Review for NeurIPS paper: Emergent Complexity and Zero-shot Transfer via Unsupervised Environment Design

NeurIPS 2020

Emergent Complexity and Zero-shot Transfer via Unsupervised Environment Design

Review 1

Summary and Contributions: This work introduces Unsupervised Environment Design as a paradigm for automatically learning a curriculum over environments for learning behaviorally complex policies that are robust and transfer well. UED implements an approximation of minimax regret, which aims at learning a policy with good worst-case *regret*. This is cast as an adversarial game. The paper presents a theoretical context for motivating this approach, an algorithmic approximation, and empirical demonstrations of its properties.

Strengths: The motivation for the proposed approach is well founded. In particular, minimax regret is compared with domain randomization and a minimax-style algorithm conceptually and experimentally. The work includes empirical evidence that their method enables zero-shot transfer to out-of-distribution and complex environments in their partially observable maze testbed environment. The work also includes some empirical evaluation of the claims that their algorithm creates a curriculum of complexity. A continuous control task is included to show more general applicability of the idea. The topics and techniques explored in this work represent active areas of research in the field and should be of interest to members of the NeurIPS community.

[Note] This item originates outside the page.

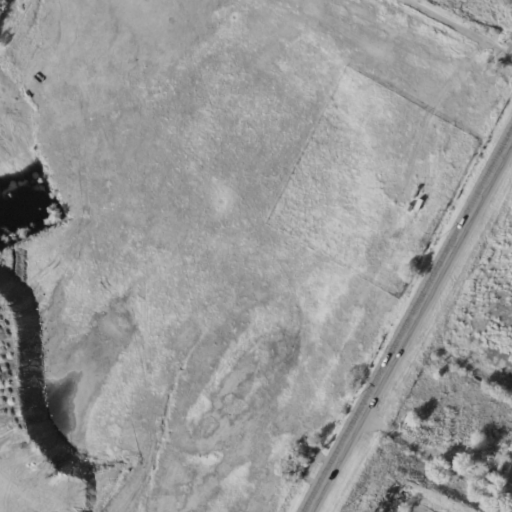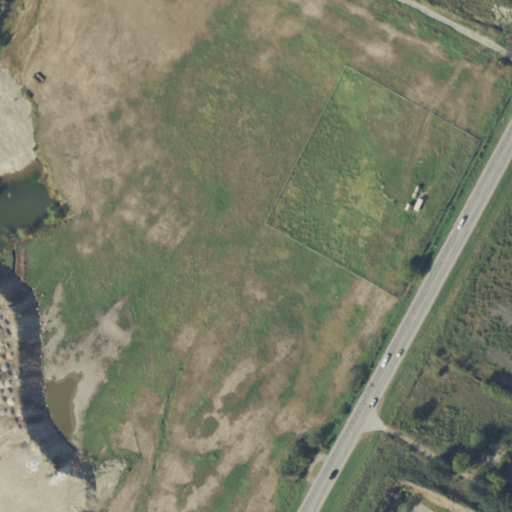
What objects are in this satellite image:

Weaknesses: The value added by the presented theoretical characterization is unclear. This is due, in part, to the way in which it is presented -- it is split between the main text and the appendix with proofs that are difficult to follow. The proposed method relies on using a separate policy (the antagonist) to estimate the regret of the primary policy (the protagonist). This should clearly produce systematically incorrect estimates of the regret, since there is little reason to expect the antagonist policy to be more optimal than the protagonist policy. This is regarded as a purposeful choice to induce a curriculum of learning. Still, any characterization of the learning dynamics between the two policies is entirely absent. This seems like an important omission since it is likely quite important to understand the tension between estimating regret and maintaining a good curriculum. There are potentially many choices for how to differentially train the protagonist/antagonist policies and the discussion of those choices is lacking.

Correctness: The claims and methodology do not raise any major concerns.

Clarity: For the most part. However, the material in the appendix is very difficult to follow. Considering that several portions of the main text are not self-contained (requiring the appendix to appreciate their significance), this is an issue. The appendix should be rewritten for clarity and the authors should consider reorganizing the theoretical content throughout.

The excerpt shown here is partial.